- [WHAT YOU HAVE TO DO]: In the entries below, the lines from the one with "nose: (911, 200)" through the one with "right knee: (1083, 537)" are to be copied exactly; both ends count.

### RAW DATA

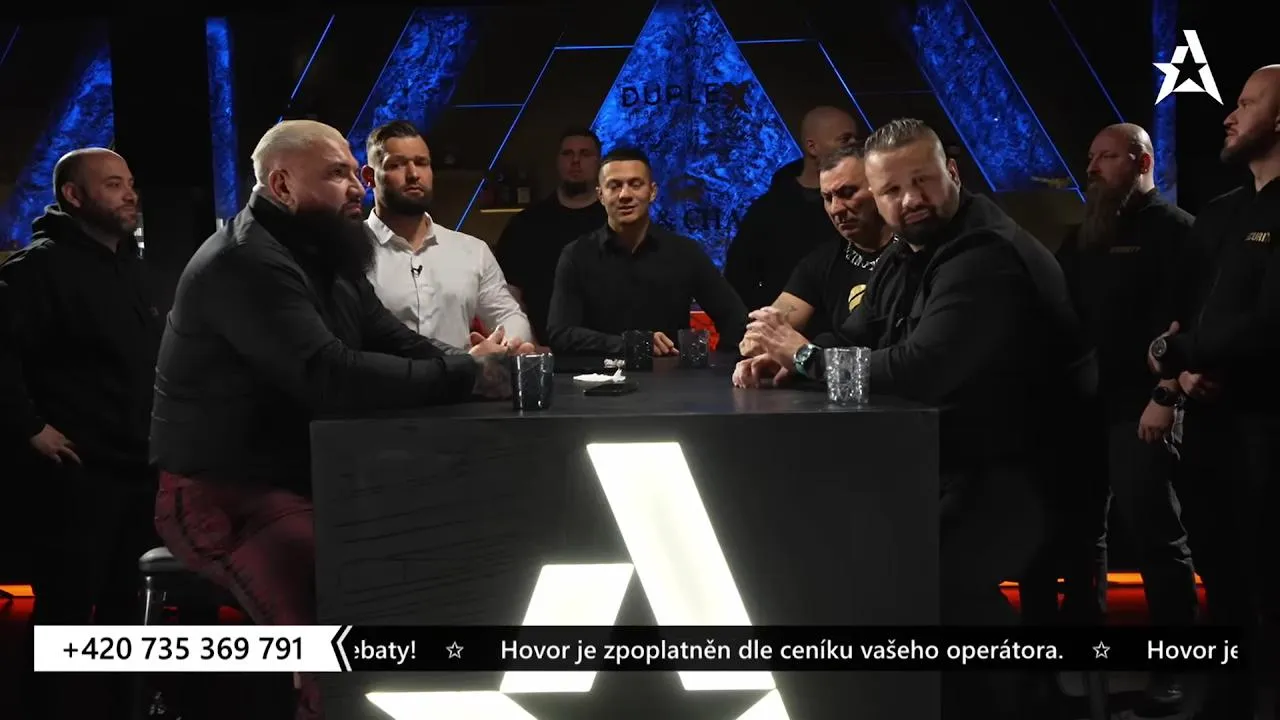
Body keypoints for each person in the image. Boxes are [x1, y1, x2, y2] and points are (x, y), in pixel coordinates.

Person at [149, 120, 524, 720]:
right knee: (341, 623)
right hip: (225, 493)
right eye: (337, 173)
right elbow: (331, 375)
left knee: (419, 569)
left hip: (314, 478)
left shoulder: (324, 249)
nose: (358, 185)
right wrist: (466, 374)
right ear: (282, 185)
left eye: (354, 171)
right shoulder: (245, 261)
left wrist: (471, 368)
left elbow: (393, 339)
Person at [735, 118, 1096, 719]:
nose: (911, 200)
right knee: (868, 557)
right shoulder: (908, 252)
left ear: (952, 172)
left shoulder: (984, 255)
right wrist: (790, 364)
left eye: (922, 181)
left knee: (923, 578)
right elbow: (859, 335)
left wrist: (803, 357)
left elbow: (918, 369)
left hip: (1028, 475)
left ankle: (1021, 705)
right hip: (958, 462)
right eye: (892, 190)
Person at [1038, 122, 1197, 712]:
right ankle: (1087, 659)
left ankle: (1174, 667)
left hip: (1142, 408)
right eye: (1090, 157)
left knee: (1156, 535)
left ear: (1141, 160)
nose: (1092, 168)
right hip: (1082, 409)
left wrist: (1166, 395)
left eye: (1105, 157)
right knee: (1083, 537)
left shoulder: (1178, 232)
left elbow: (1189, 326)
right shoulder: (1085, 236)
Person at [0, 147, 161, 720]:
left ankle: (125, 708)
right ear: (74, 195)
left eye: (130, 182)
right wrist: (30, 428)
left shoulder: (132, 264)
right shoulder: (35, 269)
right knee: (64, 616)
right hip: (74, 478)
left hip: (135, 470)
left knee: (126, 614)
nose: (130, 193)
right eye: (114, 184)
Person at [1146, 64, 1280, 720]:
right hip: (1209, 429)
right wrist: (1177, 373)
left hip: (1267, 431)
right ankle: (1228, 698)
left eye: (1247, 103)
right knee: (1220, 574)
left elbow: (1269, 324)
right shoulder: (1221, 214)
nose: (1229, 114)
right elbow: (1178, 320)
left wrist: (1182, 355)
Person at [545, 146, 748, 356]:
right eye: (614, 186)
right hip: (599, 374)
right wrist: (630, 344)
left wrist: (720, 365)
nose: (625, 195)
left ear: (652, 192)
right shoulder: (577, 255)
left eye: (635, 184)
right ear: (600, 195)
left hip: (672, 374)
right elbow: (560, 333)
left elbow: (736, 318)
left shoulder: (685, 253)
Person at [362, 120, 532, 350]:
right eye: (397, 165)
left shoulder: (472, 251)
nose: (413, 174)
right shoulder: (349, 250)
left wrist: (506, 344)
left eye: (421, 163)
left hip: (463, 373)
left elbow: (508, 315)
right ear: (369, 176)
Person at [745, 143, 895, 347]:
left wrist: (803, 354)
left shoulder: (912, 254)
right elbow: (762, 336)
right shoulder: (823, 260)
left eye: (847, 192)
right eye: (828, 198)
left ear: (880, 188)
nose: (836, 209)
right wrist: (761, 347)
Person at [724, 106, 861, 311]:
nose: (854, 146)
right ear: (812, 147)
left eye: (855, 139)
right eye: (845, 139)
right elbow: (738, 278)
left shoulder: (865, 204)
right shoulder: (767, 211)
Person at [495, 127, 608, 343]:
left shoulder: (614, 222)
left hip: (608, 349)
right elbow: (508, 295)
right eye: (567, 153)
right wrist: (528, 342)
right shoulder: (526, 224)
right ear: (558, 161)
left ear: (599, 163)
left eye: (585, 154)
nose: (575, 161)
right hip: (542, 348)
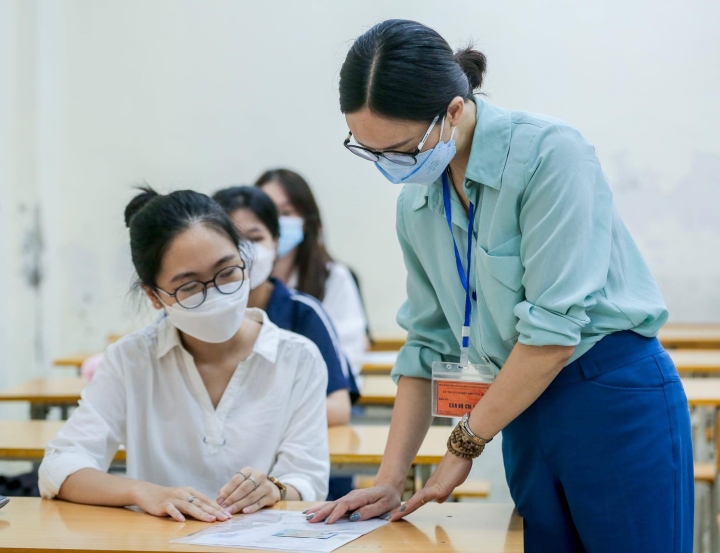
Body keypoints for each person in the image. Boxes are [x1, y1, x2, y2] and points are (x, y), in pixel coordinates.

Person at [305, 19, 693, 553]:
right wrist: (389, 480)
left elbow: (554, 336)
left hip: (609, 395)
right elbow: (425, 345)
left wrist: (463, 443)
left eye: (399, 149)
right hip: (517, 407)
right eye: (370, 152)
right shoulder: (418, 203)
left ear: (454, 112)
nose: (389, 168)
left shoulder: (549, 156)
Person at [39, 187, 329, 522]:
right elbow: (60, 466)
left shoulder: (298, 358)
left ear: (244, 259)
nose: (216, 294)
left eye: (227, 272)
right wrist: (140, 491)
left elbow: (307, 478)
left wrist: (275, 488)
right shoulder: (131, 359)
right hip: (163, 542)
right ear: (154, 296)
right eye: (189, 287)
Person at [213, 185, 359, 501]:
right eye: (232, 241)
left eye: (255, 238)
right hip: (214, 486)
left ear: (276, 242)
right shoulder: (195, 315)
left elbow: (338, 407)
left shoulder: (303, 312)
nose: (245, 252)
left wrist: (254, 421)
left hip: (296, 487)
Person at [255, 169, 369, 380]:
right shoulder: (241, 278)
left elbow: (347, 355)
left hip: (321, 393)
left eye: (287, 213)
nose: (277, 222)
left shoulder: (332, 277)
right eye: (269, 213)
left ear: (307, 220)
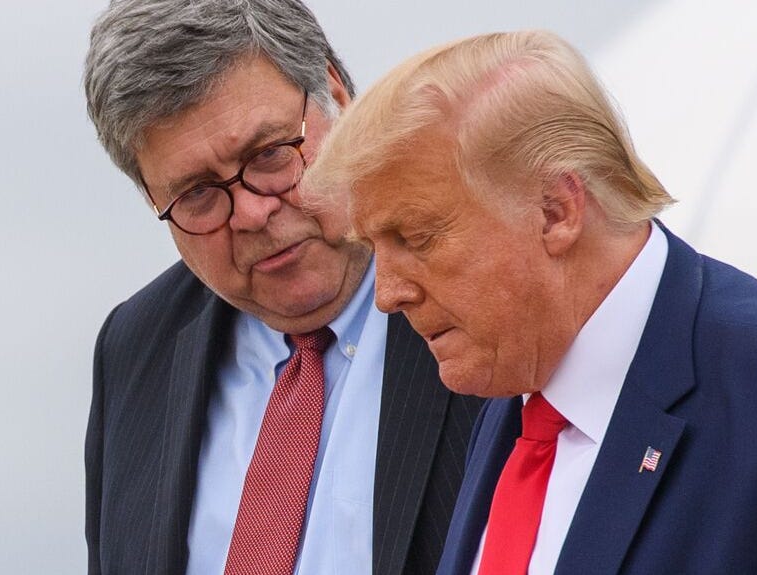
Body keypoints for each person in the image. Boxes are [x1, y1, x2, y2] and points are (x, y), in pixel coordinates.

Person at [302, 30, 757, 574]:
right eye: (375, 247)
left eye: (417, 238)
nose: (388, 294)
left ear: (557, 210)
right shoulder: (513, 393)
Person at [82, 1, 482, 574]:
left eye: (269, 155)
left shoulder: (482, 287)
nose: (251, 213)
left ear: (336, 95)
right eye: (197, 193)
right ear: (152, 199)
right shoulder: (136, 348)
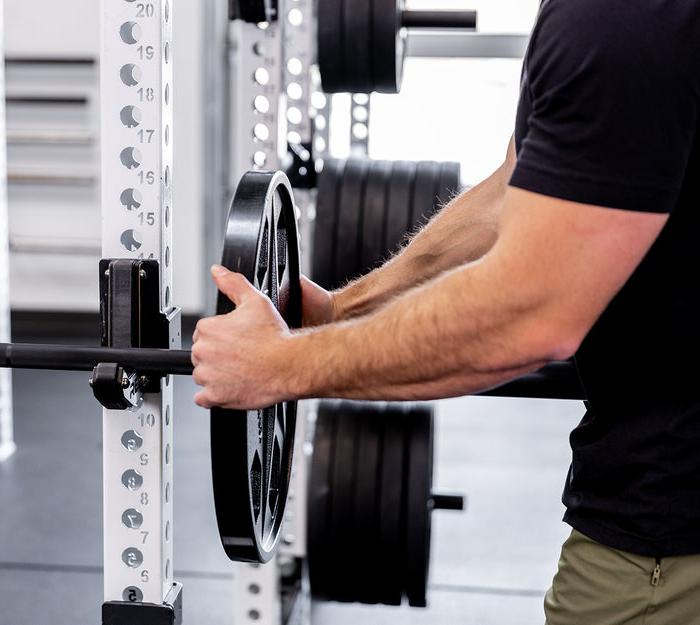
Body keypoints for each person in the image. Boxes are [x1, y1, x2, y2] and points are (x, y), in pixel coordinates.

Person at [191, 0, 700, 623]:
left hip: (671, 539)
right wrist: (343, 310)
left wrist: (281, 365)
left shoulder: (619, 19)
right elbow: (517, 186)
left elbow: (530, 313)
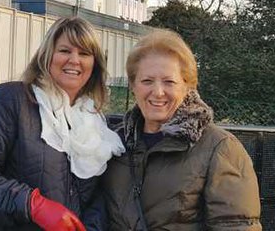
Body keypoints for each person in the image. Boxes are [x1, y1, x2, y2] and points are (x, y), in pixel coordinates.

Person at [0, 17, 125, 230]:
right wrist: (32, 205)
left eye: (84, 53)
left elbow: (99, 196)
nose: (74, 60)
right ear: (47, 55)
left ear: (94, 64)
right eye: (64, 51)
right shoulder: (13, 98)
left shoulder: (95, 122)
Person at [103, 29, 262, 230]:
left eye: (169, 82)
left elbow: (236, 225)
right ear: (133, 86)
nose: (158, 92)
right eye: (147, 81)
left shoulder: (219, 148)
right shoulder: (114, 145)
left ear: (187, 87)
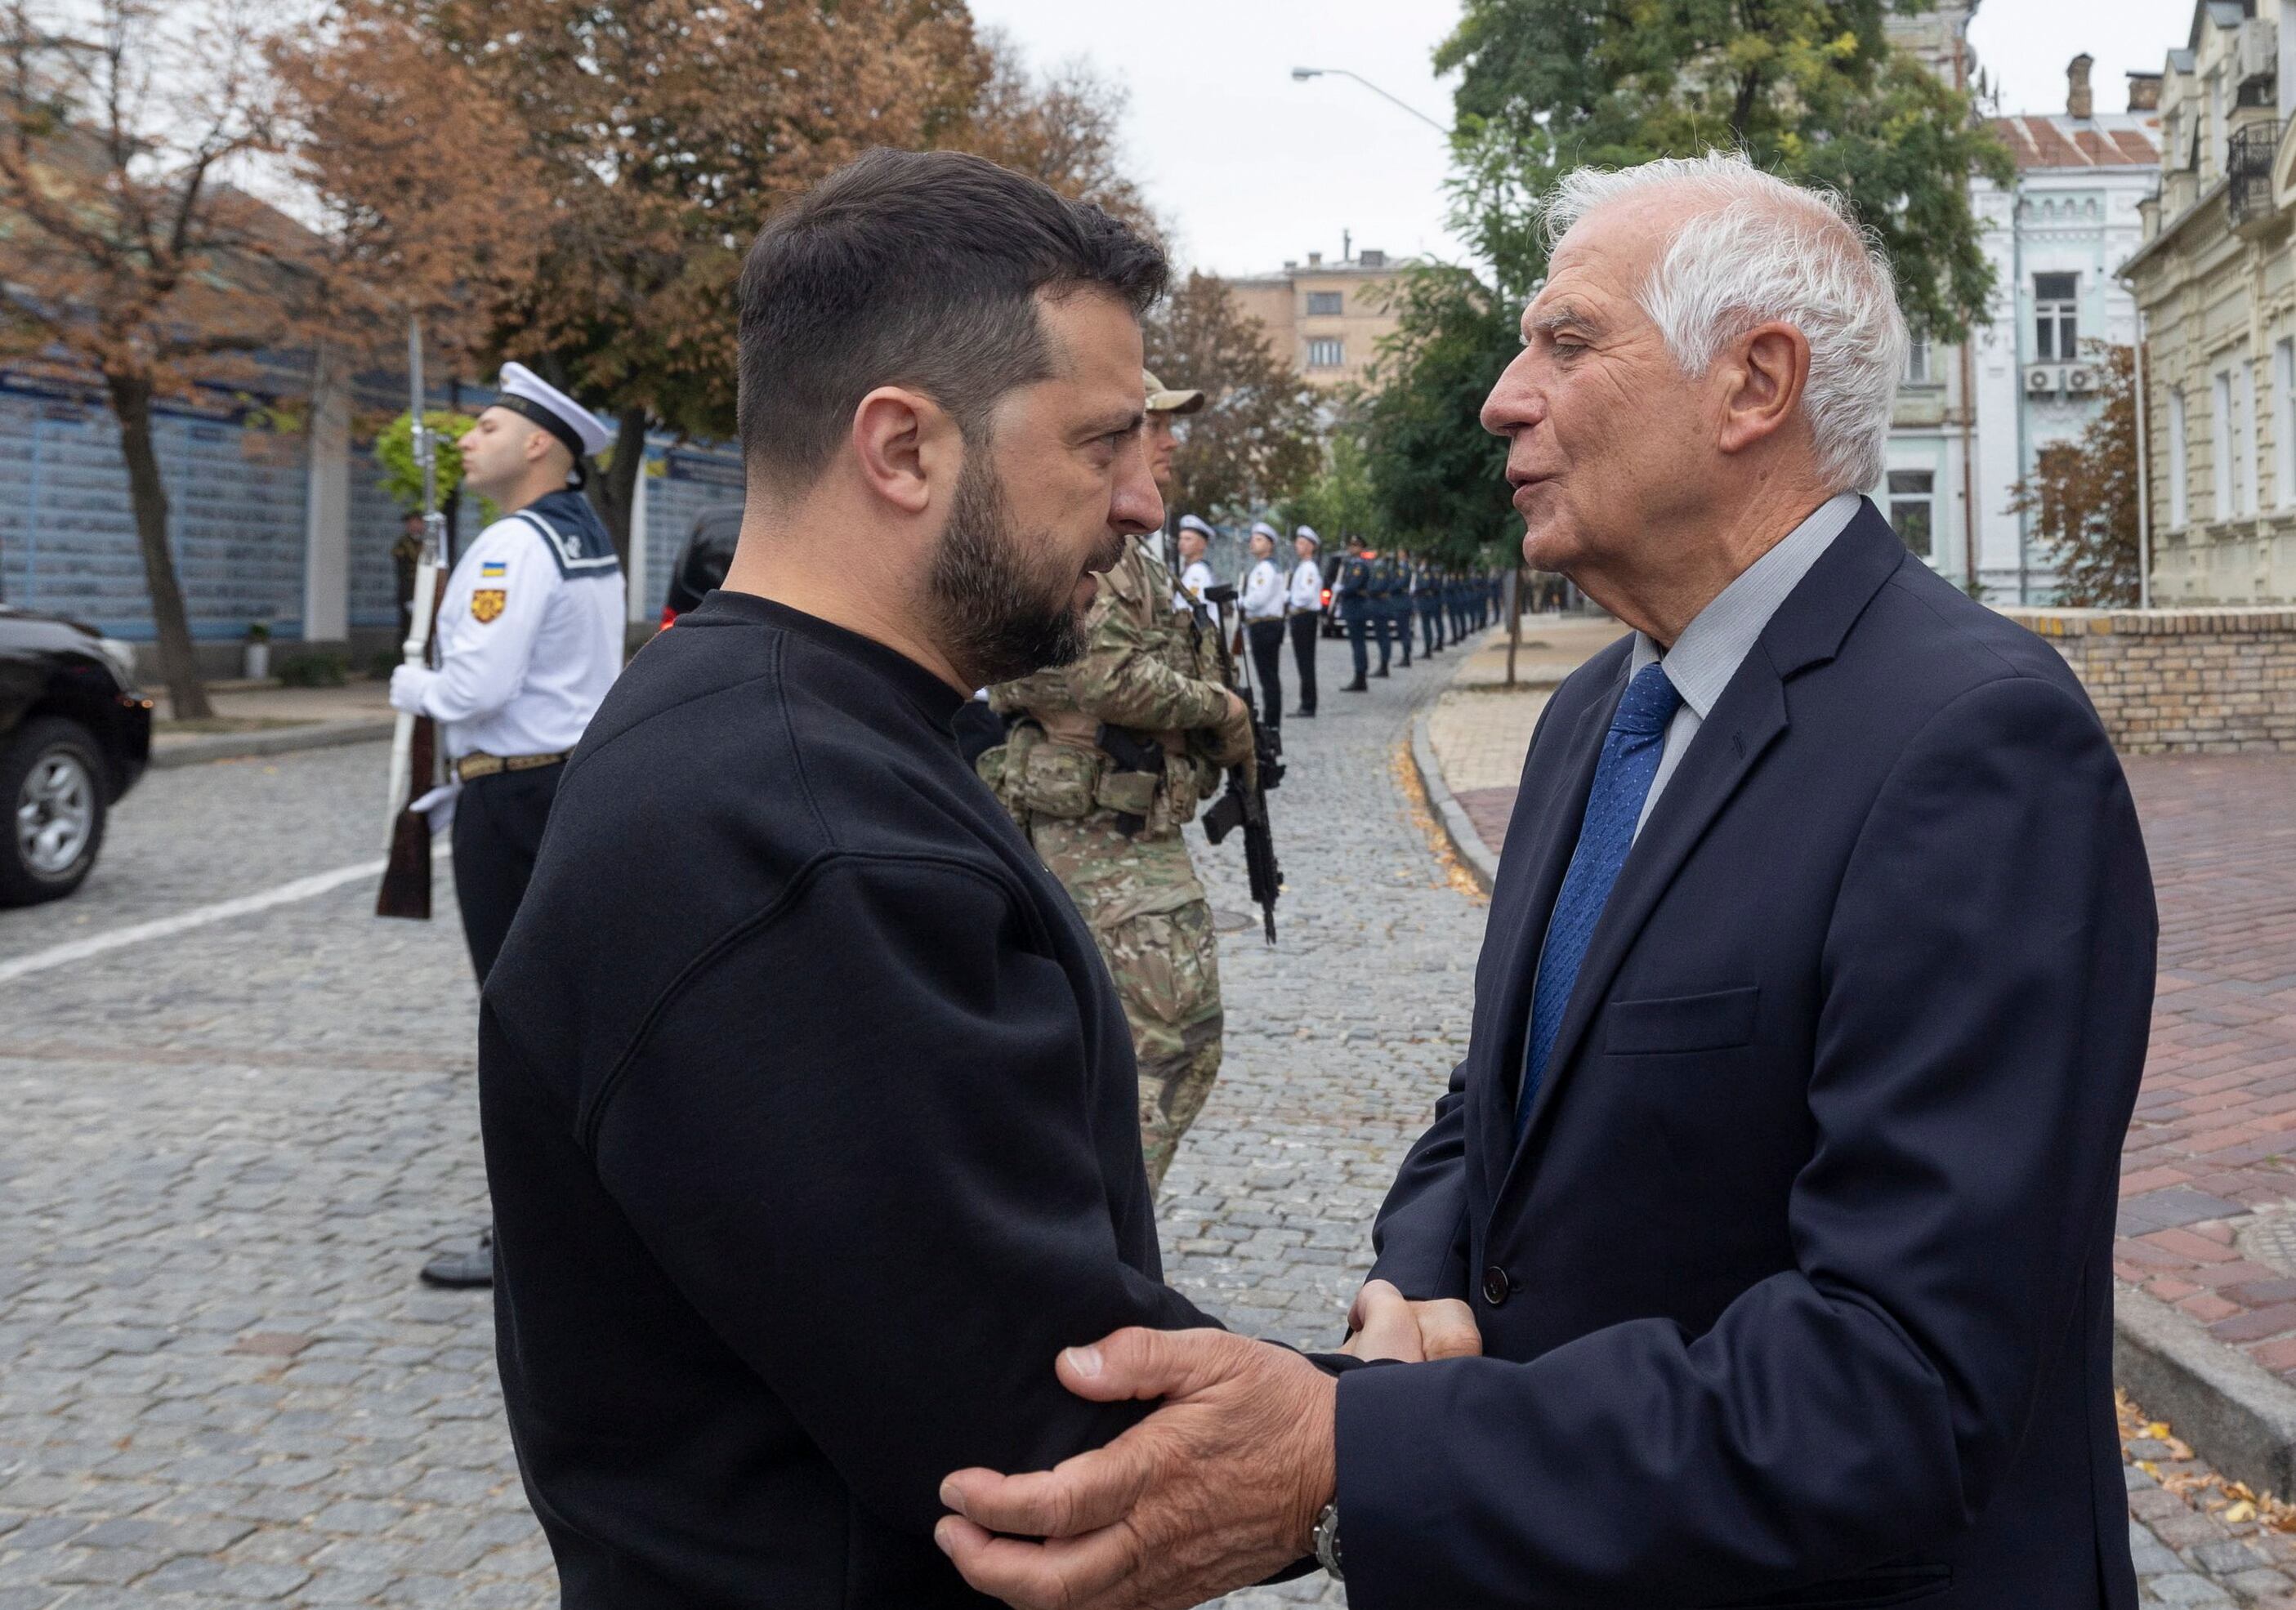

######

- [RESPONSE AREA]:
nose: (911, 200)
right knee: (868, 557)
right shoulder: (908, 252)
left ear: (952, 172)
left shoulder: (984, 255)
right wrist: (790, 364)
left eye: (922, 181)
left knee: (923, 578)
right elbow: (859, 335)
left wrist: (803, 357)
left elbow: (918, 369)
left hip: (1028, 475)
left ankle: (1021, 705)
right hip: (958, 462)
right eye: (892, 190)
Person at [1038, 122, 1197, 712]:
right ankle: (1087, 659)
left ankle: (1174, 667)
left hip: (1142, 408)
right eye: (1090, 157)
left knee: (1156, 535)
left ear: (1141, 160)
nose: (1092, 168)
right hip: (1082, 409)
left wrist: (1166, 395)
left eye: (1105, 157)
right knee: (1083, 537)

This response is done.